Having a squad of Beverly Harden, Parsons, Howard with no room to maneuver however is a mediocre team, and we'll stay mediocre for awhile because the salaries would be right at the edge of the cap, which means we'll only have the MLE and the BAE to sign players.

Decent players are getting scarcer by the minute. I mean, Anthony Tolliver just got signed for 3 million a year. He was parked for 880k 2 years ago and was a minimal salary guy in Minneapolis for another year before that. We're starting to see teams overpay for talent.

Maybe we could've traded Lin and Asik for Boozer, so long as Jerry Cheapsake Reinsdorf wasn't the owner of the Bulls. He wasn't going to match Asik two years ago at 5,5,15, why do you think he's going to that now for the last year of two poison pill contracts? That guy is notoriously cheap. The guy wouldn't even sign Luol Deng for an extension last year.

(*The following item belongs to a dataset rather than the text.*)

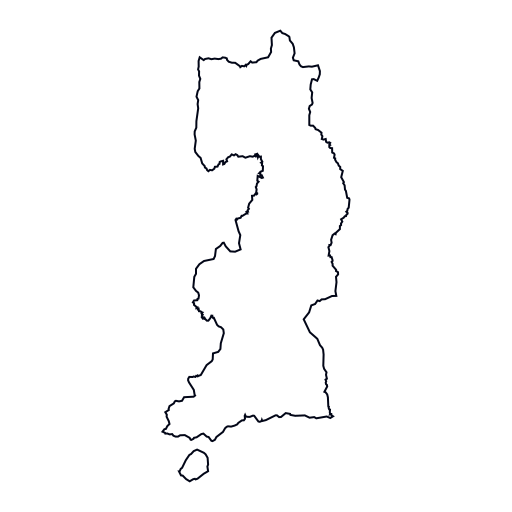 Manggarai, Nusa Tenggara Timur, Indonesia
{"feature_id": "22746128B41361424069199", "entity_name": "Manggarai", "entity_type": "district", "adm_level": 2, "iso_a3": "IDN", "parent_name": "Indonesia", "parent_adm1": "Nusa Tenggara Timur", "projection": "robinson", "projection_center": [120.422, -8.578], "detail": "fine", "context": "isolated", "style": "outline", "palette": "ink", "viewbox_px": 512, "rotation_deg": 0, "n_neighbors": 0, "source": "geoboundaries", "source_scale": "gbopen_adm2", "svg_char_len": 6031}
<svg xmlns="http://www.w3.org/2000/svg" viewBox="0 0 512 512"><path d="M318.0,65.3L311.9,66.7L308.8,66.4L302.9,67.1L301.0,66.3L299.5,64.5L298.3,61.3L293.7,60.3L292.9,57.7L294.6,53.3L293.9,47.3L292.7,43.8L289.9,40.5L289.4,37.0L288.8,36.3L285.1,34.0L282.3,33.1L280.3,30.7L274.9,32.9L271.5,37.7L271.9,45.1L270.9,48.6L271.1,52.0L268.1,57.3L260.7,58.9L257.7,60.6L256.4,62.2L252.2,62.6L250.6,61.3L248.2,64.1L246.7,64.7L246.3,65.8L245.7,64.9L244.3,66.3L241.9,65.9L240.3,67.1L239.9,66.2L235.2,62.8L231.8,62.7L228.7,61.7L227.0,59.8L226.8,58.4L225.2,57.7L222.6,57.4L221.0,58.7L218.5,59.1L214.6,58.6L211.4,59.2L208.5,58.3L205.0,59.0L203.7,60.1L199.7,57.3L198.6,61.0L198.7,66.6L198.1,69.4L199.1,71.4L199.0,75.6L200.3,78.9L199.3,82.0L199.4,88.5L197.7,91.2L196.5,96.7L198.2,100.1L197.6,104.1L198.2,108.3L196.4,121.1L196.3,127.7L194.7,131.4L194.6,134.4L195.8,140.6L194.7,148.8L195.3,152.0L198.4,156.0L200.6,157.9L202.2,163.4L204.7,166.1L204.9,167.5L206.5,168.5L207.1,170.1L208.4,171.2L209.9,169.9L212.1,170.3L214.3,168.7L214.9,166.8L217.5,166.6L218.5,164.4L219.5,163.9L219.7,162.0L220.5,161.5L223.1,160.8L223.1,164.4L224.3,164.0L225.4,162.1L227.1,161.3L226.4,159.3L228.2,157.2L229.9,156.6L231.7,154.4L234.0,155.4L235.6,154.2L237.3,155.1L238.3,156.7L242.6,156.2L245.4,157.7L249.9,156.2L252.7,156.7L254.7,155.8L255.8,156.5L256.2,155.9L255.3,154.4L257.2,153.8L257.9,157.2L258.6,155.6L259.5,156.8L260.9,156.6L260.9,159.1L262.3,161.7L261.1,162.7L262.1,163.3L261.9,165.4L263.0,166.2L262.8,170.8L260.5,171.7L259.2,173.2L260.3,173.4L260.3,175.3L261.7,175.2L262.9,177.6L261.8,178.0L257.7,175.9L257.3,180.7L258.6,181.7L257.0,183.5L256.5,186.2L255.8,187.0L256.6,189.3L256.2,192.6L257.2,193.2L257.2,193.8L256.5,194.4L255.5,193.6L254.1,195.6L252.0,195.8L252.3,199.9L249.2,203.6L248.1,207.7L248.9,208.8L247.5,210.5L248.0,211.7L246.5,212.0L247.3,213.5L246.1,213.6L242.4,215.9L241.6,215.8L240.6,217.8L237.8,218.5L237.0,219.5L236.3,218.8L235.5,220.0L238.6,231.3L240.3,235.1L239.0,243.2L240.6,249.4L235.1,251.7L230.3,251.4L225.7,246.3L223.8,242.7L222.6,242.9L220.2,246.0L215.9,249.0L215.0,256.1L213.6,259.0L204.0,261.0L199.4,264.2L196.0,268.8L196.0,273.8L194.3,276.8L193.3,287.3L196.0,290.9L198.2,292.6L199.0,295.3L198.5,298.6L197.5,298.9L197.3,300.2L194.0,300.5L192.9,302.4L194.1,303.2L194.0,304.9L196.5,306.9L196.4,308.1L197.6,307.6L197.8,309.2L198.6,308.8L199.0,311.2L200.5,311.3L201.6,312.0L201.5,312.6L202.3,312.7L201.1,314.1L202.0,313.6L201.9,314.7L202.6,314.8L202.1,315.9L202.6,316.7L201.8,317.2L202.8,318.6L204.4,317.6L204.7,318.1L204.2,318.8L205.4,319.2L206.9,320.7L208.3,320.7L210.2,318.3L211.4,315.6L212.2,315.7L211.9,316.9L213.6,317.6L213.3,318.1L214.3,318.8L217.1,324.9L218.7,326.4L221.0,327.2L223.3,329.5L223.8,333.2L220.8,343.3L220.4,349.0L218.2,351.9L213.0,353.4L212.7,359.4L211.8,361.1L206.6,365.1L200.8,375.0L198.5,375.9L197.8,375.5L197.5,376.3L196.2,375.8L195.4,376.9L193.6,376.5L192.6,377.0L189.3,376.9L188.2,378.7L188.1,380.3L189.0,382.4L193.8,389.9L194.6,394.7L195.1,395.5L193.6,396.7L184.1,397.2L182.0,400.8L179.0,401.4L175.9,400.8L174.8,401.4L173.8,403.4L169.5,406.1L168.6,408.9L168.8,410.0L165.3,412.2L166.8,414.7L166.6,416.7L168.8,421.2L169.5,424.0L167.3,426.1L165.9,428.9L164.4,429.2L162.5,431.7L165.0,432.8L165.3,433.6L167.3,433.5L169.6,434.4L172.2,434.1L173.4,435.7L175.6,436.6L178.0,436.6L180.1,435.3L184.8,435.1L189.6,437.8L190.6,439.7L191.3,439.9L193.5,438.8L194.0,437.8L196.6,437.3L201.3,434.1L203.4,433.6L206.7,436.6L208.6,437.0L211.4,440.8L212.5,441.1L214.9,439.8L216.4,437.0L223.0,431.9L225.1,428.2L226.7,426.8L228.0,426.3L231.1,426.6L234.6,425.6L237.2,424.4L238.3,422.9L241.9,420.4L243.9,420.3L245.0,418.7L244.7,415.8L245.1,414.9L245.7,416.3L246.9,416.8L249.8,416.9L253.0,415.6L254.2,415.8L258.4,421.5L259.8,421.8L261.6,421.0L261.9,420.0L262.3,421.0L265.9,420.1L275.6,415.3L276.9,415.3L279.1,417.1L281.0,417.0L285.7,413.1L290.1,413.9L290.4,414.9L295.2,415.8L304.8,415.4L309.6,417.7L314.2,417.1L316.3,418.3L326.7,416.5L330.3,418.0L333.0,416.3L331.6,415.4L331.3,414.3L330.3,414.4L330.7,413.9L330.1,413.8L329.8,412.4L330.0,409.6L329.2,409.4L328.6,407.8L328.9,406.8L328.3,406.3L327.9,397.3L327.2,394.4L325.6,392.3L324.4,391.8L327.2,386.5L326.9,384.9L326.1,384.3L325.7,382.7L326.2,381.3L325.5,379.6L326.9,378.7L326.0,374.8L326.5,372.3L324.1,368.8L323.3,365.8L323.6,354.5L323.1,349.7L322.2,347.7L320.0,345.2L317.3,338.8L309.9,332.3L303.7,319.3L309.1,312.4L311.3,305.4L315.1,304.0L317.5,300.5L319.7,301.1L321.6,299.4L325.1,299.2L332.0,296.0L336.3,295.9L335.4,291.1L336.5,282.2L336.0,276.8L338.1,274.4L338.0,272.2L336.0,271.0L336.1,269.8L332.6,265.7L332.6,263.8L331.6,261.9L332.6,260.9L332.5,260.0L331.6,257.1L330.4,257.1L330.1,255.5L328.6,255.6L329.4,251.1L328.4,247.2L329.4,245.9L329.4,245.0L330.6,245.1L331.6,242.7L331.1,239.8L332.6,235.2L334.7,233.5L335.6,234.1L335.9,232.8L339.9,229.1L339.9,226.0L341.1,225.1L341.0,223.5L342.3,221.6L341.1,219.3L343.7,217.7L344.7,216.3L346.0,216.1L346.3,214.9L347.6,213.7L347.6,212.9L346.3,211.7L347.3,210.8L347.6,208.9L348.7,207.7L349.5,199.7L349.1,198.4L347.2,197.8L345.9,190.9L345.0,189.6L344.6,185.3L343.2,183.2L343.9,182.1L341.2,177.2L342.8,170.9L340.2,169.1L340.2,166.9L338.7,165.6L337.9,163.3L336.5,162.2L335.1,159.7L335.2,158.4L334.0,157.8L334.6,154.7L334.1,153.5L332.2,152.5L332.1,148.2L330.2,148.0L329.3,147.1L329.3,145.4L330.1,145.0L329.4,144.1L330.2,142.9L329.3,142.3L327.4,142.7L326.1,141.8L325.7,139.0L323.5,139.6L321.8,139.0L322.4,136.2L321.3,134.6L321.5,132.7L318.1,130.0L315.6,129.2L315.2,127.9L313.1,125.7L310.8,125.7L309.3,125.0L309.3,115.2L310.2,112.0L308.9,108.8L309.7,106.0L312.0,104.5L312.6,102.9L311.6,98.0L312.2,92.4L310.3,89.4L310.7,84.5L312.0,79.3L313.7,79.1L317.2,80.8L318.7,77.5L319.8,74.3L319.9,71.1L318.0,65.3ZM203.9,452.8L197.1,449.6L193.7,451.1L191.1,454.0L189.4,454.9L185.8,460.2L182.1,467.8L180.7,468.9L179.6,471.4L179.0,471.4L181.0,475.4L182.7,475.6L186.1,479.1L189.7,481.3L193.2,479.2L194.9,478.8L195.6,479.4L197.5,478.7L203.8,473.7L208.1,471.2L207.4,466.5L208.1,464.6L207.6,457.8L205.6,454.3L203.9,452.8Z" fill="none" stroke="#020617" stroke-width="2"/></svg>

7 million less than Parsons isn't a great deal of money in terms of max contracts, but the cap is 63 mill. If you get Parsons, you can't trade him for awhile too. Once you opt out and he signs an offer sheet, you can't sign and trade him. So with Harden at 15, Howard at 20, Parsons at 15, you're already at 50. So you moved Lin and Asik for 16 free in cap, but you lose it immediately with Parsons and only get about the change in 1 mill, plus whatever the difference in cap figure was between and last year (4 mill and change right?). You get 5 mill to sign someone. You get another 5 for the MLE and 2 for the BAE, and you can't mix the MLE number with under the cap salary, nor can you mix the BAE money with the MLE money. Now we find 3 players to sign for 5, 5, and 2 mill a piece. These aren't pieces that will put us over the top.

In terms of fit and matchups in our division and our conference, we couldn't even beat Portland in the playoffs. Oklahoma and the Clippers had our number in the regular season. Dallas, even without Parsons, retooled in a _huge_ way. Memphis got better with Vince Carter. Even if we made no changes in line up this off season, the rest of the division got better, let alone the conference. We weren't even the best team in the conference last year, we have a gaping gash at the 4, our best point guard and our best shooting guard can't play next to one another. Our backup center was suppose to play along side our starting center for this twin towers thing, and after acquiting these assets, we gave up on a season long plan to mesh two players after 7 games.

JVG and Hakeem said that this was a championship team... We might have championship talent, but we certainly didn't play like a championship team if we couldn't more than one game between the Thunder and the Clips during the regular season. We certainly didn't have a championship coaching staff. So it remains to be seen why you are trotting out statements that aren't true even if the statements were muttered by more famous people.